Mendeleev's Periodic Table
Then in 1869, Russian chemist Dimitri Mendeleev (1834-1907) proposed arranging elements by atomic weights and properties (Lothar Meyer independently reached similar conclusion but published results after Mendeleev).  Mendeleev's periodic table of 1869 contained 17 columns with two partial periods of seven elements each (Li-F & Na-Cl) followed by two nearly complete periods (K-Br & Rb-I).

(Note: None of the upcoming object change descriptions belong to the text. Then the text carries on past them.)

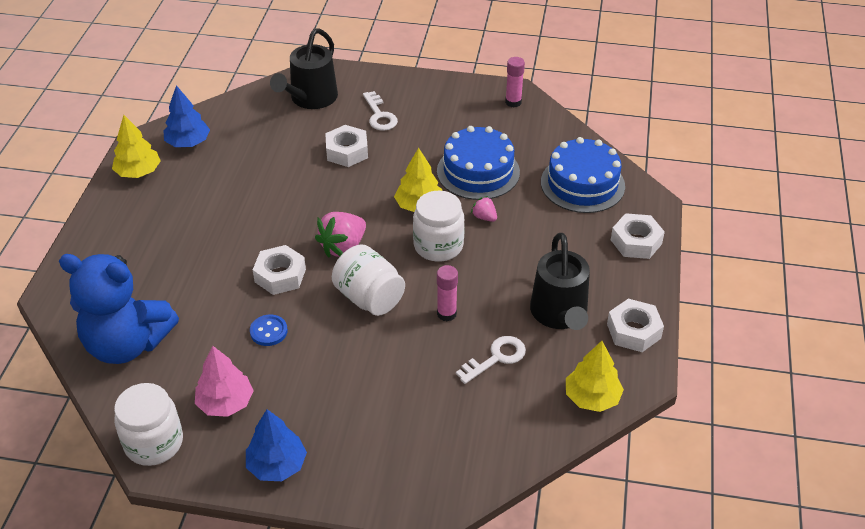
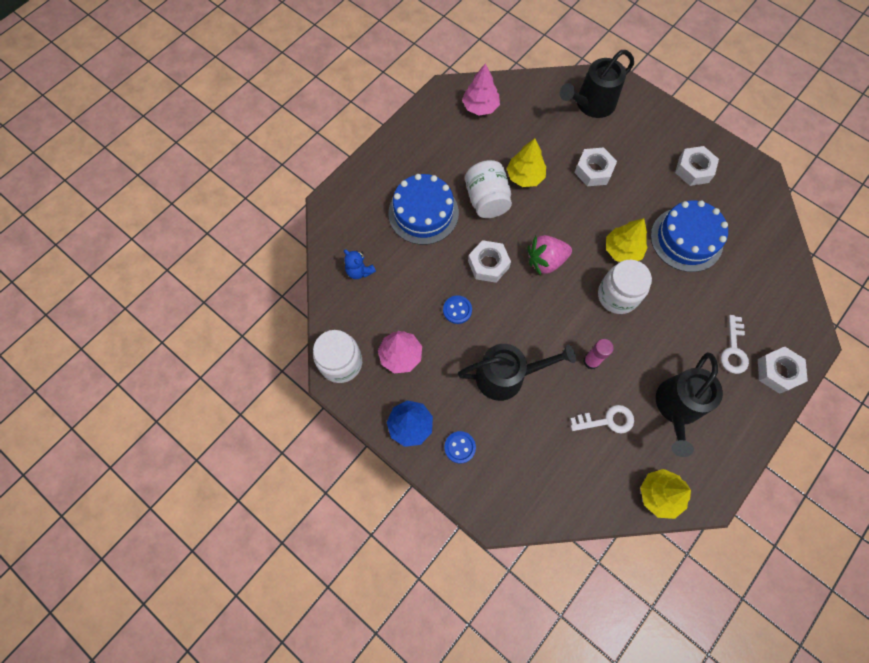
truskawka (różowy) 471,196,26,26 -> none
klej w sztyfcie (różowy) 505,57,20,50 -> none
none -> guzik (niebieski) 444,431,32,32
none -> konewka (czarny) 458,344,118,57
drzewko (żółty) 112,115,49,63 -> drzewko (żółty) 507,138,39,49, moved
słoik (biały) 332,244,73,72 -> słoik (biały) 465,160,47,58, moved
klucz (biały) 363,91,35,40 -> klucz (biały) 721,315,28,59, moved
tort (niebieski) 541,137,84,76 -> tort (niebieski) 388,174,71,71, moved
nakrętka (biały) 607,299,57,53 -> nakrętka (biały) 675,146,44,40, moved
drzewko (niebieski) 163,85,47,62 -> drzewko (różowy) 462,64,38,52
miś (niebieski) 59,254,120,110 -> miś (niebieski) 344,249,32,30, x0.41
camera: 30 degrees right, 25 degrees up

In 1871 Mendeleev revised the 17-group table with eight columns (the eighth group consisted of transition elements). This table exhibited similarities not only in small units such as the triads, but showed similarities in an entire network of vertical, horizontal, and diagonal relationships. The table contained gaps but Mendeleev predicted the discovery of new elements.  In 1906, Mendeleev came within one vote of receiving the Nobel Prize in chemistry.

Noble Gases

Lord Rayleigh (1842-1919) and William Ramsey (1852-1916) greatly enhanced the periodic table by  discovering the "inert gases."  In 1895 Rayleigh reported the discovery of a new gaseous element named argon. This element was chemically inert and did not fit any of the known periodic groups. Ramsey followed by discovering the remainder of the inert gases and positioning them in the periodic table. So by 1900, the periodic table was taking shape with elements were arranged by atomic weight.  For example, 16g oxygen reacts with 40g calcium, 88g strontium, or 137g barium. If oxygen used as the reference, then Ca/Sr/Ba assigned atomic weights of 40, 88, and 137 respectively.

Rayleigh (physics) and Ramsey (chemistry) were awarded Nobel prizes in 1904.  The first inert gas compound was made in 1962 (xenon tetrafluoride) and numerous compounds have followed (see xenon compounds)--today the group is more appropriately called the noble gases.
 

Moseley's Periodic Law
Soon after Rutherford's landmark experiment of discovering the proton in 1911, Henry Moseley (1887-1915) subjected known elements to x-rays. He was able to derive the relationship between x-ray frequency and number of protons. When Moseley arranged the elements according to increasing atomic numbers and not atomic masses, some of the inconsistencies associated with Mendeleev's table were eliminated. The modern periodic table is based on Moseley's Periodic Law (atomic numbers). At age 28, Moseley was killed in action during World War I and as a direct result Britain adopted the policy of exempting scientists from fighting in wars.  Shown below is a periodic table from 1930:

 

Modern Periodic Table
The last major change to the periodic table resulted from Glenn Seaborg's work in the middle of the 20th century. Starting with plutonium in 1940, Seaborg discovered transuranium elements 94 to 102 and reconfigured the periodic table by placing the lanthanide/actinide series at the bottom of the table. In 1951 Seaborg was awarded the Nobel Prize in chemistry and element 106 was later named seaborgium (Sg) in his honor.
Attention: New Additions to Periodic Table
WOMANIUM (WO)
Physical properties: Generally soft and round in form. Boils at nothing and may freeze any time. Very bitter if not used well.
Chemical properties: Very active and highly unstable. Possesses strong affinity with gold, silver, platinum, and precious stones. Violent when left alone. Turns slightly green when placed next to a better specimen.
Usage: An extremely good catalyst for dispersion of wealth.
Caution: Highly explosive in inexperienced hands!

MANIUM (XY)
Physical properties: Solid at room temperature but gets bent out of shape easily. Difficult to find a pure sample. Due to rust, aging samples are unable to conduct electricity as easily as young samples.
Chemical properties: Attempts to bond with WO any chance it can get. Also tends to form strong bonds with itself. Becomes explosive when mixed with Childrium for prolonged period of time.
Usage: Possibly good methane source.
Caution: In the absence of WO, this element rapidly decomposes and begins to smell.